Purpose
The zoonotic opportunistic pathogen
Staphylococcus pseudintermedius
222 produces BacSp222 – an atypical peptide exhibiting the features of a bacteriocin, a virulence factor, and a molecule modulating the host inflammatory reaction. The peptide is secreted in an unmodified form and, additionally, two forms modified posttranslationally by succinylation. This study is a comprehensive report focusing on the proinflammatory properties of such molecules.
Methods
The study was performed on mouse monocyte/macrophage-like and endothelial cell lines as well as human neutrophils. The following peptides were studied: BacSp222, its succinylated forms, the form deprived of formylated methionine, and a reference bacteriocin – nisin. The measurements of the nitric oxide (NO) level, induced NO synthase (iNOS) expression, the profile of secreted cytokines, NF-kappa-B activation, reactive oxygen species (ROS) biosynthesis, and the formation of extracellular traps were conducted to evaluate the proinflammatory activity of the studied peptides.
Results
BacSp222 and its succinylated forms effectively induced NO production and iNOS expression when combined with IFN-gamma in macrophage-like cells.
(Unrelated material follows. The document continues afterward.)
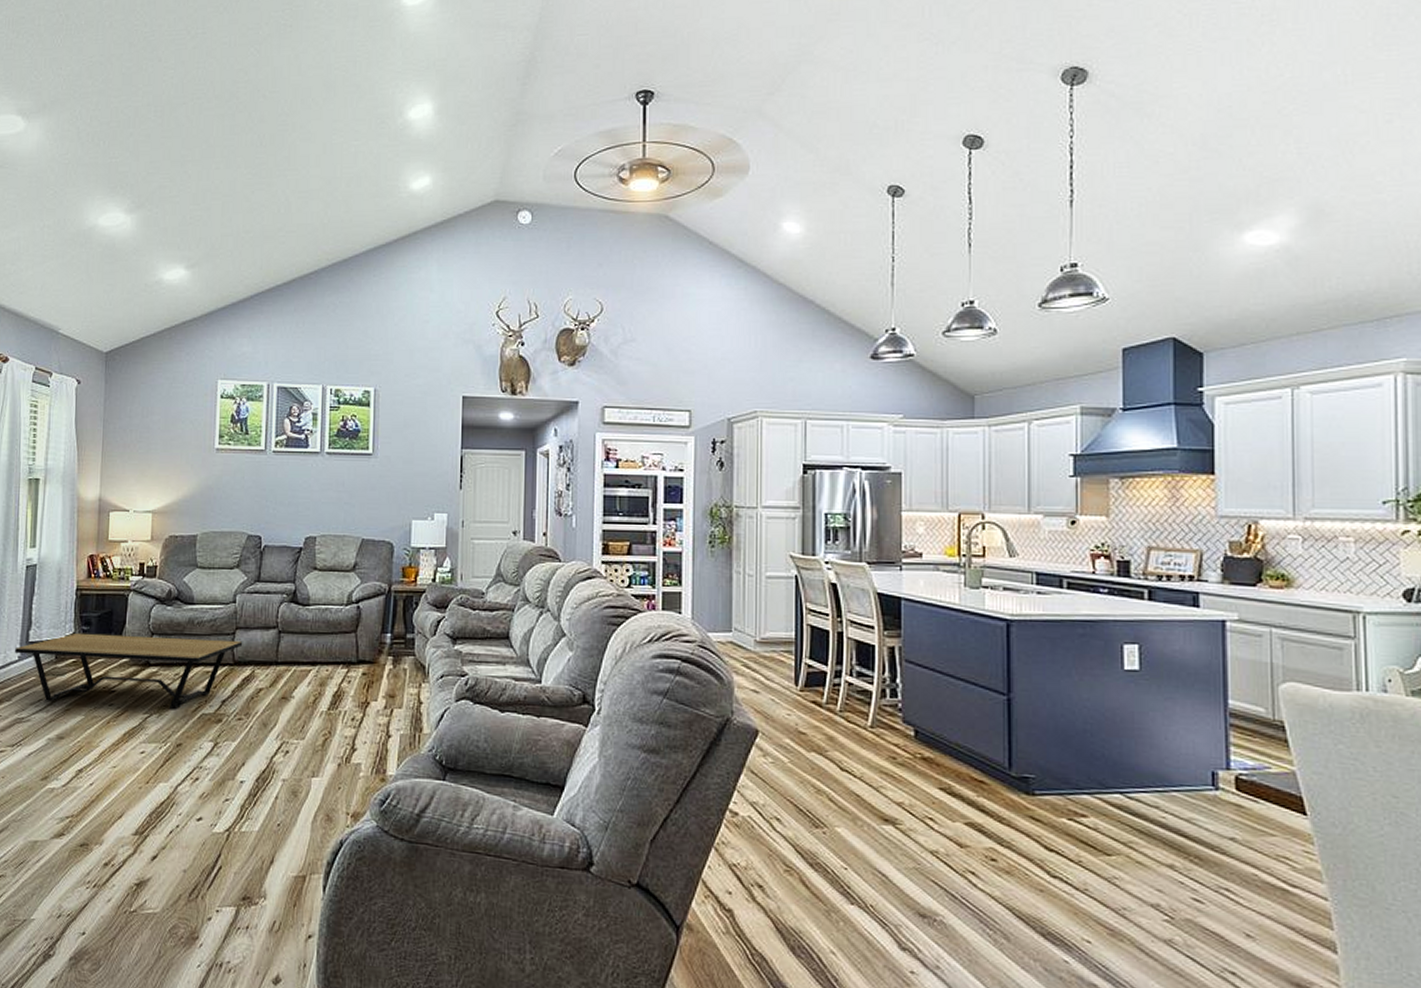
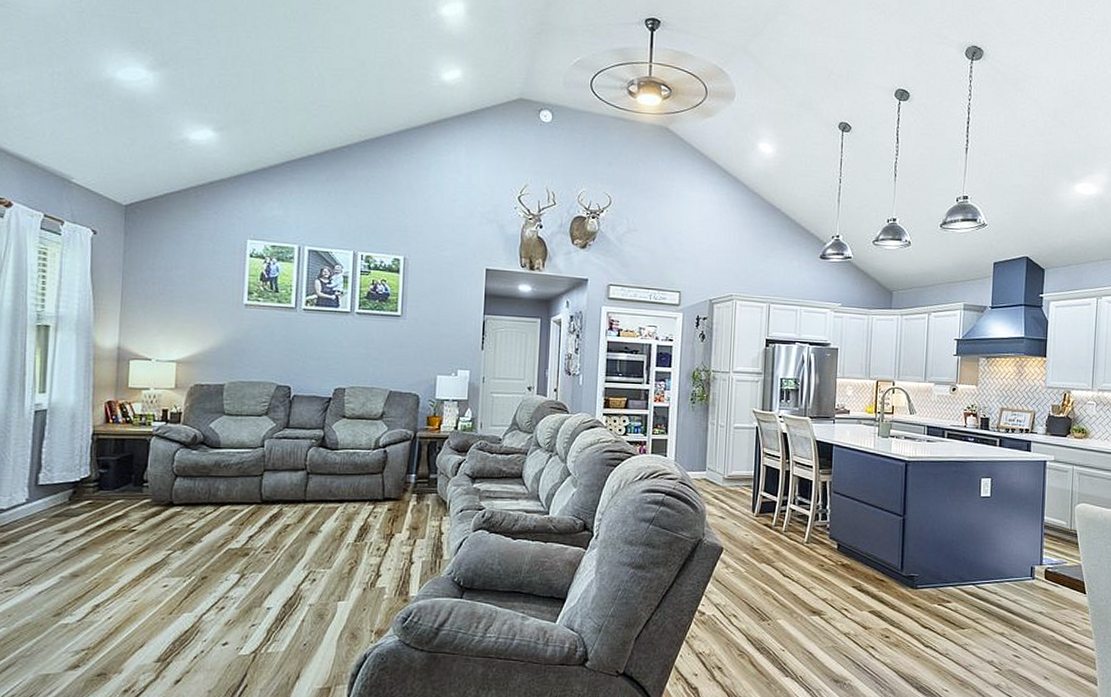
coffee table: present [15,632,243,709] -> none [22,475,271,545]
All natural BacSp222 forms used alone or with IFN-gamma stimulated the production of TNF-alpha, MCP-1, and IL-1-alpha, while the co-stimulation with IFN-gamma increased IL-10 and IL-27. Upregulated TNF-alpha secretion observed after BacSp222 exposition resulted from increased expression but not from membrane TNF-alpha proteolysis. In neutrophils, all forms of bacteriocin upregulated IL-8, but did not induce ROS production or NETs formation. In all experiments, the activities of deformylated bacteriocin were lower or unequivocal in comparison to other forms of the peptide.
Conclusion
All naturally secreted forms of BacSp222 exhibit proinflammatory activity against monocyte-macrophage cells and neutrophils, confirming that the biological role of BacSp222 goes beyond bactericidal and cytotoxic effects. The atypical posttranslational modification (succinylation) does not diminish its immunomodulatory activity in contrast to the lower antibacterial potential or cytotoxicity of such modified form established in previous studies.